What this task involves = Find the line with "部・高等部 昭和第一高等学校 中央大学高等学校 東洋" in the records below. Copy it and every line after it, up to and including the line with "Showing 5281–5310 of 5366 results".

*** Begin section ***

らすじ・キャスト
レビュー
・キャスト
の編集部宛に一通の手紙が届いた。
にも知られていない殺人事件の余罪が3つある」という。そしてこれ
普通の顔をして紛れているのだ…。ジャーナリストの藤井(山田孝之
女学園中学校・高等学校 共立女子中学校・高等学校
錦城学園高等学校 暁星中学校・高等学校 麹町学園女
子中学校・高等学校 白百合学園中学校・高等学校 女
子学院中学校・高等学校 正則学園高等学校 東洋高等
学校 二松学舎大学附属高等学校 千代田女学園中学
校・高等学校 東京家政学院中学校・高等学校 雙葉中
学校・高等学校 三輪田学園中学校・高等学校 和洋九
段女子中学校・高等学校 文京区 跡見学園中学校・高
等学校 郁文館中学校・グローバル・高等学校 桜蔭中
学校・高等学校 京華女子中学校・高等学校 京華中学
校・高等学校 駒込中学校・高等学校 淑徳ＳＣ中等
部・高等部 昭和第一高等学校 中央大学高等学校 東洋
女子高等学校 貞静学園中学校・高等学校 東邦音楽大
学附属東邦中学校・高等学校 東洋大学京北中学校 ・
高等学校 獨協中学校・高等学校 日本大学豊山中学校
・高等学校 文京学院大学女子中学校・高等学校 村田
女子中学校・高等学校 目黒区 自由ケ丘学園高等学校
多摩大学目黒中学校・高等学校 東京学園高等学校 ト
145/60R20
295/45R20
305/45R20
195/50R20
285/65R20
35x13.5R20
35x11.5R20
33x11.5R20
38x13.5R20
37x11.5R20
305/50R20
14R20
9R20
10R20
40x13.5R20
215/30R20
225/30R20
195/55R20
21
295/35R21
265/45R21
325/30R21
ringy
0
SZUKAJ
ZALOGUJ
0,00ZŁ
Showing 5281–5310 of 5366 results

*** End section ***
*** Begin section ***

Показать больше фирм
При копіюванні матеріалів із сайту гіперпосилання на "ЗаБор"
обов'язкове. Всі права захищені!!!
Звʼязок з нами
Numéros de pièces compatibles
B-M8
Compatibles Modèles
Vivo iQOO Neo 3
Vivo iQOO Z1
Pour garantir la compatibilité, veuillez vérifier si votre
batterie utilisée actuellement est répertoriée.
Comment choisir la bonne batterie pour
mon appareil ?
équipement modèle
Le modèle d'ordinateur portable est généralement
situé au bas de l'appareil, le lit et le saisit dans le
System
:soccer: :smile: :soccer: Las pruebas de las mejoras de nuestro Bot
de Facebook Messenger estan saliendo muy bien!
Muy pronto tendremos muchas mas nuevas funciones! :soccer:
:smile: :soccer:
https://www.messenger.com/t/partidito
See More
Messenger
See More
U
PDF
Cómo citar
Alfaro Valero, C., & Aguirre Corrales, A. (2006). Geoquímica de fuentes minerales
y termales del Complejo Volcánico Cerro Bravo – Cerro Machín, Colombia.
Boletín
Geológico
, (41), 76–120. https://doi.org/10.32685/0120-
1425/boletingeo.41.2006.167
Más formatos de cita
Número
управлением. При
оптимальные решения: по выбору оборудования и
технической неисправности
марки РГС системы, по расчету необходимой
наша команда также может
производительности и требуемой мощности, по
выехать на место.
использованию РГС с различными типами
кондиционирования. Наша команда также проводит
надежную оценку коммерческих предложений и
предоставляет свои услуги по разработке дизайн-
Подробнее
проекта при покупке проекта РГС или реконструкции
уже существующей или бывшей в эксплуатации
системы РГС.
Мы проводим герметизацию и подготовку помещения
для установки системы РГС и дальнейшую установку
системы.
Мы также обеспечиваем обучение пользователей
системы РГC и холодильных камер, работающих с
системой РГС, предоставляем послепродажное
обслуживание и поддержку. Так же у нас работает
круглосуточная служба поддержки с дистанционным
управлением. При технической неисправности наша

*** End section ***

Output =
部・高等部 昭和第一高等学校 中央大学高等学校 東洋
女子高等学校 貞静学園中学校・高等学校 東邦音楽大
学附属東邦中学校・高等学校 東洋大学京北中学校 ・
高等学校 獨協中学校・高等学校 日本大学豊山中学校
・高等学校 文京学院大学女子中学校・高等学校 村田
女子中学校・高等学校 目黒区 自由ケ丘学園高等学校
多摩大学目黒中学校・高等学校 東京学園高等学校 ト
145/60R20
295/45R20
305/45R20
195/50R20
285/65R20
35x13.5R20
35x11.5R20
33x11.5R20
38x13.5R20
37x11.5R20
305/50R20
14R20
9R20
10R20
40x13.5R20
215/30R20
225/30R20
195/55R20
21
295/35R21
265/45R21
325/30R21
ringy
0
SZUKAJ
ZALOGUJ
0,00ZŁ
Showing 5281–5310 of 5366 results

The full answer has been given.